The good news is that the fix is already written. rust_project_score/orchestrator.rs:161 is the model. KAIZEN-0087 is a 0.5-day execve-removal PR. The monoid algebra from arXiv:2412.10632 says the refactor is type-safe. The five WalkDir lines in muda are a visible checklist. Chapter 68’s CB-1800 sketch now has a precise ordering and a precise dependency graph.
Chapter 68’s rule holds: if you cannot reproduce a defect, it is not a defect.
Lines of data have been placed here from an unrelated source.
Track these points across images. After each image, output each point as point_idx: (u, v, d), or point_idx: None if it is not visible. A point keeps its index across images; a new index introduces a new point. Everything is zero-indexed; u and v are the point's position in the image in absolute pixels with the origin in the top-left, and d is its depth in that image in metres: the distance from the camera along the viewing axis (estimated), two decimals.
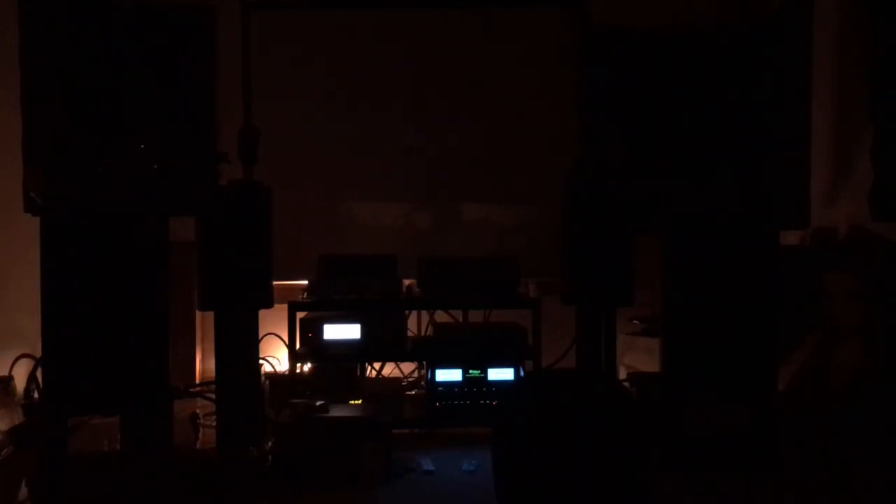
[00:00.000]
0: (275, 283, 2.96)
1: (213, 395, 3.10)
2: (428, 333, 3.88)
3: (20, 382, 3.33)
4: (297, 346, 3.28)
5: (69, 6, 3.77)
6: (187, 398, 3.44)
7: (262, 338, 3.13)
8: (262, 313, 2.95)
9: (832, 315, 3.14)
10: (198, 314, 3.94)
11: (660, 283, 2.88)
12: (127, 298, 2.69)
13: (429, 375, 3.24)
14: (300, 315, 3.31)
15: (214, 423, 2.96)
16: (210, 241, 2.84)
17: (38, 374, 3.28)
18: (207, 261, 2.84)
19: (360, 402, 3.06)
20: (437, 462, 2.83)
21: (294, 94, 3.91)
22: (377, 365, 3.84)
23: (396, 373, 3.91)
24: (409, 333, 3.78)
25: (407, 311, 3.72)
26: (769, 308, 2.82)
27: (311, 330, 3.28)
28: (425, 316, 3.94)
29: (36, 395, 3.35)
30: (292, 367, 3.31)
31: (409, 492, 2.58)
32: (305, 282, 3.46)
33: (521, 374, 3.25)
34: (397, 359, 3.75)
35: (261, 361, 3.38)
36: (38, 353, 2.97)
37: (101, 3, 3.83)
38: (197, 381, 3.92)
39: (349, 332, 3.30)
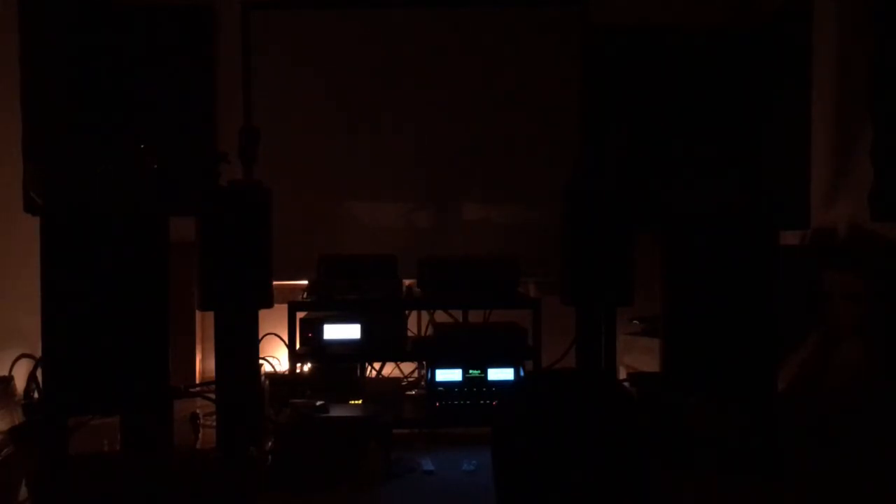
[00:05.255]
0: (275, 283, 2.96)
1: (213, 395, 3.10)
2: (428, 333, 3.88)
3: (20, 382, 3.33)
4: (297, 346, 3.28)
5: (69, 7, 3.77)
6: (187, 398, 3.44)
7: (262, 338, 3.13)
8: (262, 313, 2.95)
9: (832, 315, 3.14)
10: (198, 314, 3.94)
11: (660, 283, 2.88)
12: (127, 298, 2.69)
13: (429, 375, 3.24)
14: (300, 315, 3.31)
15: (214, 423, 2.96)
16: (210, 241, 2.84)
17: (38, 374, 3.28)
18: (207, 261, 2.84)
19: (360, 402, 3.06)
20: (437, 462, 2.83)
21: (294, 93, 3.92)
22: (377, 365, 3.84)
23: (396, 373, 3.91)
24: (409, 333, 3.78)
25: (407, 311, 3.71)
26: (769, 308, 2.82)
27: (311, 330, 3.28)
28: (425, 316, 3.94)
29: (36, 395, 3.35)
30: (292, 367, 3.31)
31: (409, 492, 2.58)
32: (305, 282, 3.46)
33: (521, 374, 3.25)
34: (397, 359, 3.75)
35: (261, 361, 3.38)
36: (38, 353, 2.97)
37: (101, 3, 3.83)
38: (197, 381, 3.92)
39: (349, 332, 3.30)
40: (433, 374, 3.22)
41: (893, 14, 3.00)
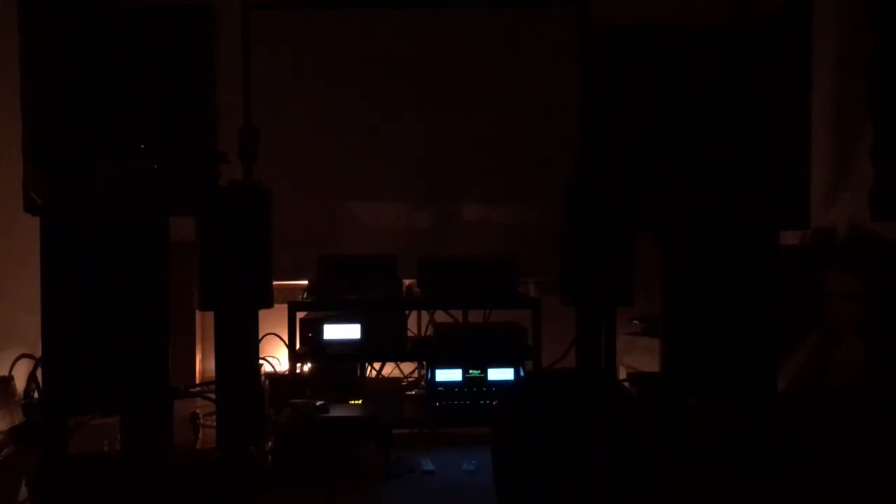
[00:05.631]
0: (275, 283, 2.96)
1: (213, 395, 3.10)
2: (428, 333, 3.88)
3: (20, 382, 3.33)
4: (297, 346, 3.28)
5: (69, 7, 3.77)
6: (187, 398, 3.44)
7: (262, 338, 3.13)
8: (262, 313, 2.95)
9: (832, 315, 3.14)
10: (198, 314, 3.94)
11: (660, 283, 2.88)
12: (127, 298, 2.69)
13: (429, 375, 3.24)
14: (300, 315, 3.31)
15: (214, 423, 2.96)
16: (210, 241, 2.84)
17: (38, 374, 3.28)
18: (207, 261, 2.84)
19: (360, 402, 3.06)
20: (437, 462, 2.83)
21: (294, 93, 3.92)
22: (377, 365, 3.84)
23: (396, 373, 3.91)
24: (409, 333, 3.78)
25: (407, 311, 3.71)
26: (769, 308, 2.82)
27: (311, 330, 3.28)
28: (425, 316, 3.94)
29: (36, 395, 3.35)
30: (292, 367, 3.31)
31: (409, 492, 2.58)
32: (305, 282, 3.46)
33: (521, 374, 3.25)
34: (397, 359, 3.75)
35: (261, 361, 3.38)
36: (38, 353, 2.97)
37: (101, 3, 3.83)
38: (197, 381, 3.92)
39: (349, 332, 3.30)
40: (433, 374, 3.22)
41: (893, 14, 3.00)
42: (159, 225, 2.74)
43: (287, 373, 3.44)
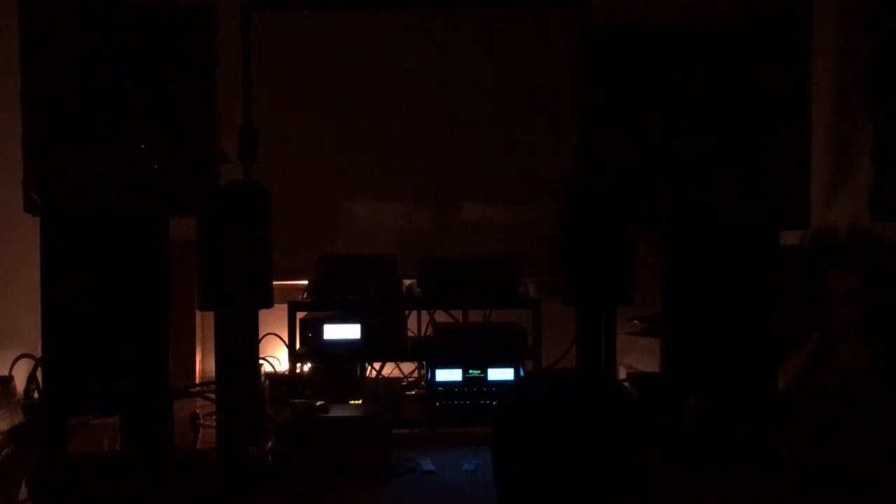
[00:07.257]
0: (275, 283, 2.96)
1: (213, 395, 3.10)
2: (428, 333, 3.88)
3: (20, 382, 3.34)
4: (297, 346, 3.28)
5: (69, 6, 3.77)
6: (187, 398, 3.44)
7: (262, 338, 3.13)
8: (262, 313, 2.95)
9: (832, 315, 3.14)
10: (198, 314, 3.94)
11: (660, 283, 2.88)
12: (127, 298, 2.69)
13: (429, 375, 3.24)
14: (300, 315, 3.31)
15: (214, 423, 2.96)
16: (210, 241, 2.84)
17: (38, 374, 3.28)
18: (207, 261, 2.84)
19: (360, 402, 3.06)
20: (437, 462, 2.83)
21: (294, 93, 3.91)
22: (377, 365, 3.84)
23: (396, 373, 3.91)
24: (409, 333, 3.78)
25: (407, 311, 3.71)
26: (769, 308, 2.82)
27: (311, 330, 3.28)
28: (425, 316, 3.94)
29: (36, 395, 3.35)
30: (292, 367, 3.31)
31: (409, 492, 2.58)
32: (305, 282, 3.46)
33: (521, 374, 3.25)
34: (397, 359, 3.74)
35: (261, 361, 3.38)
36: (38, 353, 2.97)
37: (101, 3, 3.83)
38: (197, 381, 3.92)
39: (349, 332, 3.30)
40: (433, 374, 3.22)
41: (893, 13, 3.01)
42: (159, 225, 2.74)
43: (287, 373, 3.44)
R9’s contribution: if the fix is already in the same repo, the only kaizen that matters is copying it next door.
Cross-references:
- Chapter 68 (
ch68-00-r7-defect-remediation.md) — CB-1800 patch sketch (pre-split). - Chapter 69 (
ch69-00-r8-performance-and-http-stub.md) — performance matrix + structural peer framing. - PR #346 — R8 examples (pending merge; R9 added no new example).
- Issue #347 — R8/R9 perf findings, D72.
- Issue #337 — kaizen roadmap; KAIZEN-0087..0089 to land here.
- Source cited:
server/src/cli/handlers/score_handler.rs:258,server/src/cli/handlers/comply_handlers/muda_handlers_metrics.rs:{11,83,119,241},server/src/cli/handlers/comply_handlers/muda_handlers_measurement.rs:92,server/src/services/rust_project_score/orchestrator.rs:161. - Paper: arXiv:2412.10632 — Composable Program Analyses via Monoid Homomorphisms.